▸ **Travail à réaliser**:
- A) Dans l'article sur la pêche en Thaïlande, de quoi l'Europe menace-t-elle la Thaïlande ?
- B) Comment traduire en anglais cette phrase de l'article sur la pêche en Thaïlande : « L’Union européenne estime que la réglementation et les pratiques des pêcheries thaïlandaises ne sont pas conformes aux normes internationales. » ?
- C) Poursuivez l'article sur la pêche en Thaïlande à partir de sa dernière phrase.
── Extrait du document ──
TO GO WITH STORY: France-Thailand-fishing-food-rights-work,FOCUS by Emmanuelle Michel with Delphine Thouvenot Workers select prawns at a market in Samut Sakhon province, a suburb of Bangkok on October 22, 2014. Thailand went on a charm offensive in defence of its prawn industry this week, seeking to convince Europeans that it is responding to allegations of slavery and torture in its fisheries sector. AFP PHOTO / PORNCHAI KITTIWONGSAKUL
Des travailleurs trient des crevettes en Thaïlande. © AFP PHOTO / PORNCHAI KITTIWONGSAKUL

L’Europe menace la Thaïlande d’interdire l’importation de ses produits de la mer sur le marché commun. La Thaïlande est en effet soupçonnée de laisser faire la pêche non-déclarée et de fermer les yeux sur les conditions de travail, parfois proches de l’esclavage. L’Union européenne estime que la réglementation et les pratiques des pêcheries thaïlandaises ne sont pas conformes aux normes internationales.

Ces pratiques sont dénoncées par une coalition d’ONG dont Oceana, Pew ou encore Environment Justice Foundation. « Les autorités thaïlandaises exècrent peu de contrôles sur leur flotte de pêche. De nombreuses activités détruisent les stocks de poissons et l’environnement. Le recours à l’extrême violence et au travail forcé sur certains navires est établi », résume Steve Trent, directeur de l’ONG Environmental Justice Foundation.
───
── Données affichées ──
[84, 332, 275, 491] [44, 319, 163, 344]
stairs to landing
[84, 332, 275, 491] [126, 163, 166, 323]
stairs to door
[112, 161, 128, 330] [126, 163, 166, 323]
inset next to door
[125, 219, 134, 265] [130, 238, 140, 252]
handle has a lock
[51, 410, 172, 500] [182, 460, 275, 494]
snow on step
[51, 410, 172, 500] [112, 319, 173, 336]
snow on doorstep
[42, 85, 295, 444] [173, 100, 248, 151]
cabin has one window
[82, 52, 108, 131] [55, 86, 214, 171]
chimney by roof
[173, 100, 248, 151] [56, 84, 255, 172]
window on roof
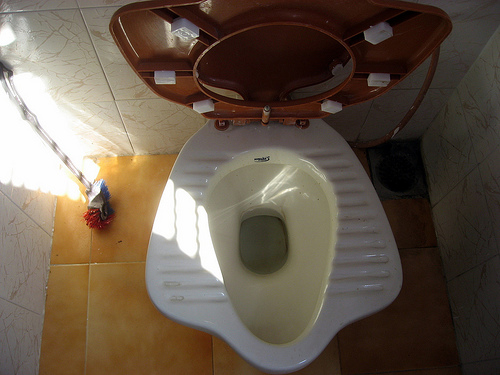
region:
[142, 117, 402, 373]
Odd shaped toilet seat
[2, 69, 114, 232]
Toilet bowl cleaner attached to the wall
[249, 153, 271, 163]
Black logo on a toilet seat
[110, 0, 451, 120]
Odd shaped brown toilet seat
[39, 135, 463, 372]
Light orange tiled floor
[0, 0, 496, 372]
Tiled bathroom walls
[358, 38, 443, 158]
Brown plumbing tube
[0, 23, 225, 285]
Sunlight coming from a window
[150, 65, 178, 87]
White cushions on the bottom of a toilet seat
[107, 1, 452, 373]
Toilet and toilet seat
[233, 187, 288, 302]
tunnel in a toilet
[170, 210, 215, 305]
ridges on a toilet seat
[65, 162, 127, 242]
red and blue toilet brush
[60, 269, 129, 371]
brown tile in a bathroom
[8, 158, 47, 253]
white and gold wall towell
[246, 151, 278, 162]
logo in a toilet bowl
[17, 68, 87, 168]
sunlight on the wall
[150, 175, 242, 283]
sunlight on a toilet seat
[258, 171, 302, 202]
sunlight in the toilet bowl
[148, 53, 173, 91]
white square on the bottom of a toilet seat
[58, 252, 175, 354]
the floor is tiled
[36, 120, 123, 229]
handle on the brush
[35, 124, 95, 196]
the handle is white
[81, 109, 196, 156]
the wall is tiled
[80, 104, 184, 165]
the wall is marble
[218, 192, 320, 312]
water in the toilet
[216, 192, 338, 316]
the water is dirty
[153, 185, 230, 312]
lines on the toilet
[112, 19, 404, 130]
toilet lid is up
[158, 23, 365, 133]
sponges on the toilet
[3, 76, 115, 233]
Toliet scrubber with red and blue bristles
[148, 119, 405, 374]
White toliet with ridged seat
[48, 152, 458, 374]
Brown square tiled floor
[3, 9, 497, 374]
White walls with cracked tan design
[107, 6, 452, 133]
Brown toliet lid with white stoppers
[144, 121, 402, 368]
Dirty white toliet seat with little water in bowl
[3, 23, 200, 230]
Silver toliet cleaner leaning against wall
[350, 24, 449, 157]
Brown cord running to back of toliet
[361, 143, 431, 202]
Square plate with circle in middle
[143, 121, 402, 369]
White porcelain toliet with black logo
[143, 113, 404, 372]
oddly shaped white toilet in white bathroom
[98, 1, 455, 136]
brown toilet seat lifted up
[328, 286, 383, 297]
ridge in the porcelain toilet for the toilet seat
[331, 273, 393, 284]
ridge in the porcelain toilet for the toilet seat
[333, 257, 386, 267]
ridge in the porcelain toilet for the toilet seat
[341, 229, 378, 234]
ridge in the porcelain toilet for the toilet seat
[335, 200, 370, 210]
ridge in the porcelain toilet for the toilet seat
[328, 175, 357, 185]
ridge in the porcelain toilet for the toilet seat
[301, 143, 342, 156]
ridge in the porcelain toilet for the toilet seat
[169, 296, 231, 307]
ridge in the porcelain toilet for the toilet seat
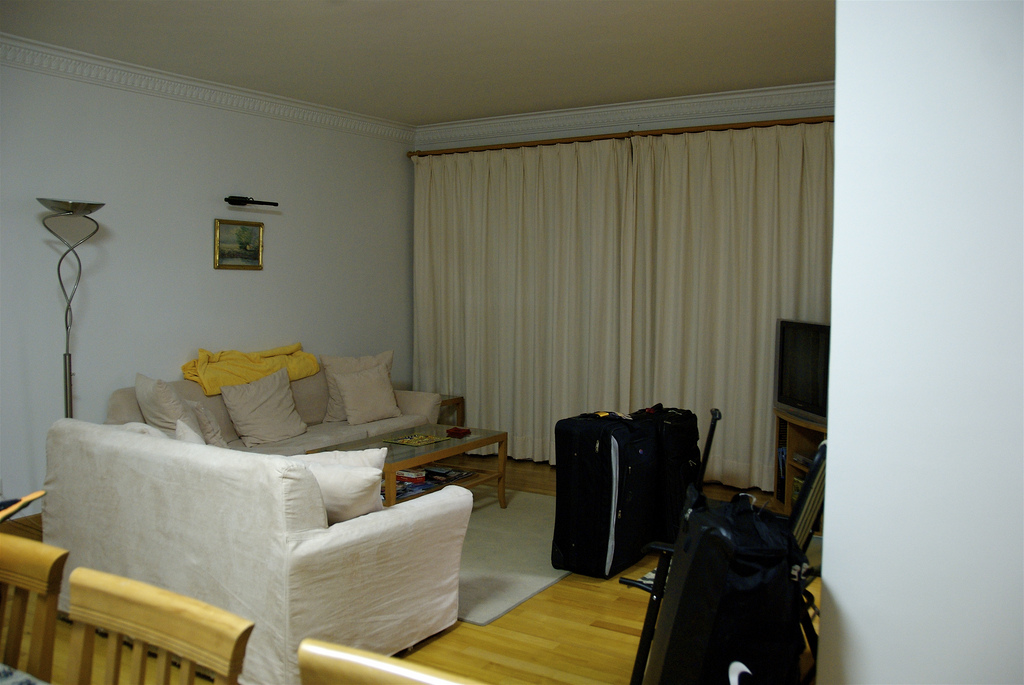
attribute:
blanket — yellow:
[174, 340, 331, 398]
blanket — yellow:
[182, 343, 326, 392]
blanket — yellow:
[183, 347, 323, 395]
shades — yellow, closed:
[411, 118, 830, 492]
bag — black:
[552, 409, 655, 580]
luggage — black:
[631, 493, 816, 681]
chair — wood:
[59, 567, 253, 681]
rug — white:
[441, 489, 577, 623]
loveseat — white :
[43, 414, 473, 680]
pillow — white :
[266, 441, 384, 518]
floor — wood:
[394, 480, 822, 680]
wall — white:
[3, 34, 415, 513]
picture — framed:
[212, 216, 264, 273]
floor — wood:
[394, 453, 818, 682]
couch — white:
[109, 353, 442, 462]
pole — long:
[49, 204, 86, 419]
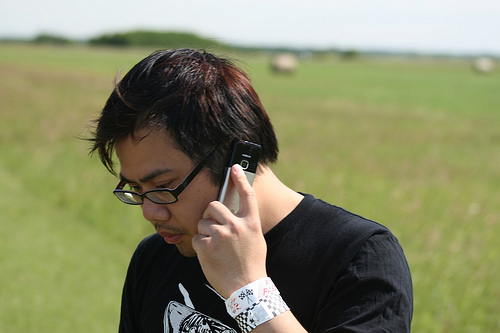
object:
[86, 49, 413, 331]
man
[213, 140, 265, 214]
cellphone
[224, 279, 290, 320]
bracelet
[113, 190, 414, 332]
shirt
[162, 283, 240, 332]
drawing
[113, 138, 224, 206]
glasses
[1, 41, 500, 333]
field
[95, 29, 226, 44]
hill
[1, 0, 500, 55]
sky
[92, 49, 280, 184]
hair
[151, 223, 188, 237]
moustache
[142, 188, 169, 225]
nose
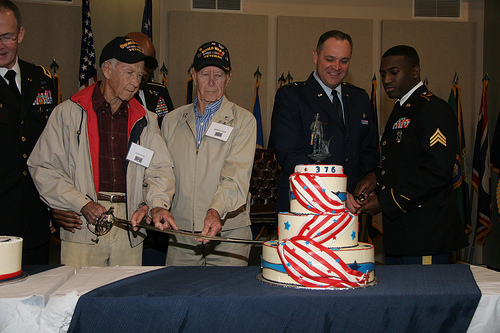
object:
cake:
[262, 164, 375, 291]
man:
[131, 41, 257, 277]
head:
[191, 43, 233, 102]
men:
[26, 36, 265, 268]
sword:
[84, 206, 266, 245]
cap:
[193, 41, 231, 74]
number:
[314, 166, 336, 174]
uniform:
[160, 95, 257, 266]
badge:
[205, 121, 235, 142]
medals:
[392, 117, 411, 129]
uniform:
[373, 81, 469, 265]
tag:
[126, 142, 155, 168]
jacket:
[24, 79, 175, 249]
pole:
[252, 65, 264, 148]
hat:
[99, 36, 159, 68]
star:
[283, 221, 291, 230]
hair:
[382, 44, 420, 66]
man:
[1, 0, 61, 263]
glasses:
[0, 34, 14, 42]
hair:
[101, 58, 119, 73]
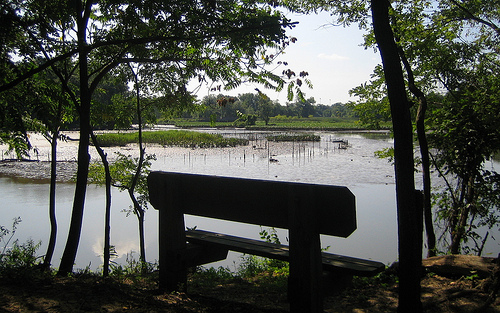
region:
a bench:
[135, 170, 383, 290]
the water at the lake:
[338, 153, 372, 186]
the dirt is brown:
[68, 284, 113, 302]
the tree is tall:
[56, 19, 100, 279]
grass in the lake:
[166, 127, 226, 145]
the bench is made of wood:
[333, 252, 374, 276]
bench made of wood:
[138, 159, 390, 304]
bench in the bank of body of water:
[134, 151, 398, 305]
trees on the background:
[166, 81, 391, 136]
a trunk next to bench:
[123, 7, 498, 311]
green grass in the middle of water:
[88, 119, 248, 154]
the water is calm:
[174, 149, 359, 172]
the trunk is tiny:
[119, 68, 156, 270]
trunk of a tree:
[368, 1, 430, 311]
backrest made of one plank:
[140, 162, 372, 257]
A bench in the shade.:
[140, 165, 405, 295]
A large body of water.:
[46, 117, 443, 207]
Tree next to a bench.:
[5, 8, 143, 276]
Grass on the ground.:
[0, 244, 148, 289]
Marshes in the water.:
[93, 115, 255, 152]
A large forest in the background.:
[214, 91, 402, 121]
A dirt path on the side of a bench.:
[386, 255, 497, 307]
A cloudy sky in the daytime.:
[192, 15, 416, 87]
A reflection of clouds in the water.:
[86, 180, 153, 267]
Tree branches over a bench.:
[167, 45, 335, 105]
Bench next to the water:
[142, 168, 384, 302]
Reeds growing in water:
[181, 135, 342, 162]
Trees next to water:
[1, 0, 150, 274]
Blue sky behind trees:
[173, 0, 380, 124]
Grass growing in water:
[84, 128, 249, 150]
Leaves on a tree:
[147, 55, 314, 101]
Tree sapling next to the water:
[116, 68, 154, 279]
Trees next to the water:
[365, 0, 498, 309]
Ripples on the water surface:
[146, 138, 395, 185]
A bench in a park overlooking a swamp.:
[138, 158, 388, 306]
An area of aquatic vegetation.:
[77, 119, 262, 156]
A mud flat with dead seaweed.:
[5, 150, 124, 188]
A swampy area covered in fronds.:
[174, 102, 404, 137]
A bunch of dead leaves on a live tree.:
[202, 77, 246, 112]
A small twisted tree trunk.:
[387, 37, 445, 265]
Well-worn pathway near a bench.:
[8, 252, 498, 311]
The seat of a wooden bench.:
[178, 224, 391, 281]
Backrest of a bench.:
[140, 169, 362, 243]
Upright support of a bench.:
[153, 192, 234, 299]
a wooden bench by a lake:
[108, 95, 463, 298]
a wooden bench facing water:
[19, 58, 426, 290]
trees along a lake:
[11, 5, 250, 301]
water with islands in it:
[28, 41, 455, 286]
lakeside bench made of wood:
[145, 170, 388, 312]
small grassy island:
[88, 129, 249, 149]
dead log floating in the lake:
[331, 139, 348, 143]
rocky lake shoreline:
[1, 255, 496, 310]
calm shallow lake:
[1, 125, 497, 312]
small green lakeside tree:
[427, 60, 498, 255]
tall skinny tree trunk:
[370, 0, 425, 312]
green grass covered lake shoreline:
[148, 120, 391, 132]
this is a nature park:
[43, 50, 445, 295]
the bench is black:
[128, 143, 354, 249]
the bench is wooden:
[160, 123, 363, 263]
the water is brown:
[223, 129, 455, 241]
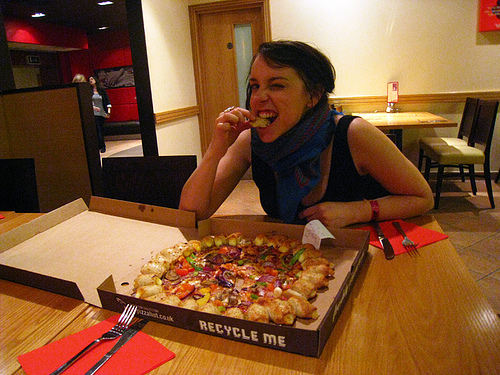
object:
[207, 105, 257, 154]
hand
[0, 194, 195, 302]
lid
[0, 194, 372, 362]
box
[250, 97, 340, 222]
scarf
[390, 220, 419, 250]
fork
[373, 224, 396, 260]
knife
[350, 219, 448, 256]
red napkin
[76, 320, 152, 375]
knife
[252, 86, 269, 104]
nose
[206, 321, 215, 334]
letter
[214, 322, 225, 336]
letter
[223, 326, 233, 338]
letter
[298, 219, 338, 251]
receipt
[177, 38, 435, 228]
woman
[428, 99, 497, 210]
chair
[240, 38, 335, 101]
hair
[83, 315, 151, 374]
silverware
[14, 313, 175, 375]
napkin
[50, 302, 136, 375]
fork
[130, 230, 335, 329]
pizza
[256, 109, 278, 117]
lips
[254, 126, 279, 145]
chin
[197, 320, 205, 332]
letter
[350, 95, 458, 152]
table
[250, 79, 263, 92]
eye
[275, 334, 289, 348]
letter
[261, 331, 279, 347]
letter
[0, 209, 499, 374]
table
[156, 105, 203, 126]
trim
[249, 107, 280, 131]
mouth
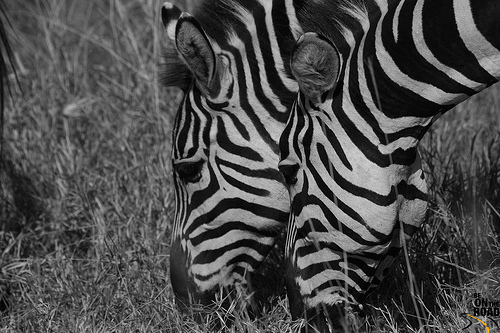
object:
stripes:
[214, 114, 265, 163]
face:
[271, 102, 392, 328]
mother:
[144, 0, 302, 326]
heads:
[148, 0, 294, 327]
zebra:
[270, 0, 499, 330]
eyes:
[168, 154, 210, 185]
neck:
[177, 0, 327, 96]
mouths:
[274, 261, 395, 333]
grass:
[429, 82, 499, 308]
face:
[166, 97, 292, 327]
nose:
[166, 233, 196, 326]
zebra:
[134, 0, 333, 330]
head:
[269, 27, 433, 330]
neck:
[339, 0, 500, 155]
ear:
[159, 0, 185, 46]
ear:
[288, 28, 342, 101]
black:
[0, 160, 94, 258]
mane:
[155, 0, 259, 101]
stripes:
[467, 0, 500, 54]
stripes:
[312, 115, 354, 173]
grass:
[0, 0, 174, 333]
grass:
[171, 305, 500, 333]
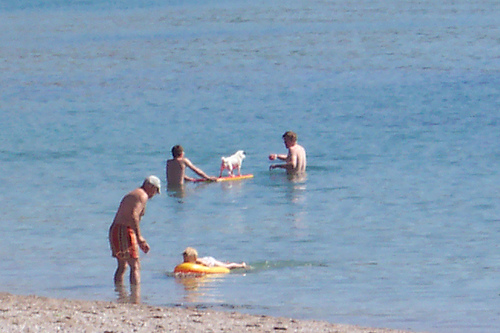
───
▸ **Résultats par consigne**:
- A) D'interdire l'importation de ses produits de la mer sur le marché commun.

- B) The European Union considers that the regulations and practices of Thai fisheries do not comply with international standards.

- C)
Carton jaune pour la Thaïlande sur la pêche illégale

Il s’agit d’un avertissement pour la Thaïlande, 3e exportateur mondial de produits de la mer. Ses exportations vers l’UE lui ont rapporté 319 millions de dollars en 2014, selon le Wall Street Journal. Le pays dispose de 6 mois pour mettre en place des bonnes pratiques en matière de pêche, sans quoi les importations de produits halieutiques vers l’Europe pourraient être proscrites.

La Commission annonce sa démarche dans un communiqué de presse : « Si la situation ne s’améliore pas, l’Union pourrait recourir à une interdiction d’importation des produits de la pêche en provenance de Thaïlande. Une telle mesure a été prise par le passé à l’encontre du Belize, de la Guinée, du Cambodge et du Sri Lanka. L’année dernière, les importations en provenance du Belize ont été interdites, mais en raison des efforts de réforme réalisés par les autorités, elles sont désormais autorisées. »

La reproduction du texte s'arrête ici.